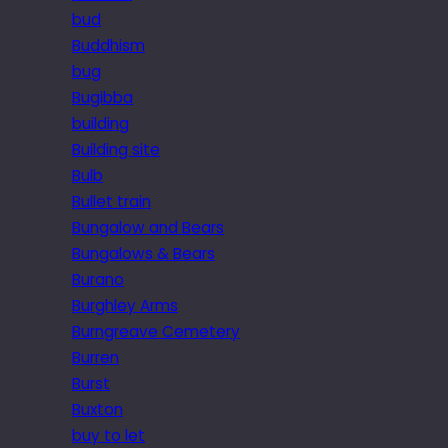
bud
Buddhism
bug
Bugibba
building
Building site
Bulb
Bullet train
Bungalow and Bears
Bungalows & Bears
Burano
Burghley Arms
Burngreave Cemetery
Burren
Burst
Buxton
buy to let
------------------------------------
▶ Activity: Everything in the material except the pictures should be output verbatim.

▶ Solution below:
bud
Buddhism
bug
Bugibba
building
Building site
Bulb
Bullet train
Bungalow and Bears
Bungalows & Bears
Burano
Burghley Arms
Burngreave Cemetery
Burren
Burst
Buxton
buy to let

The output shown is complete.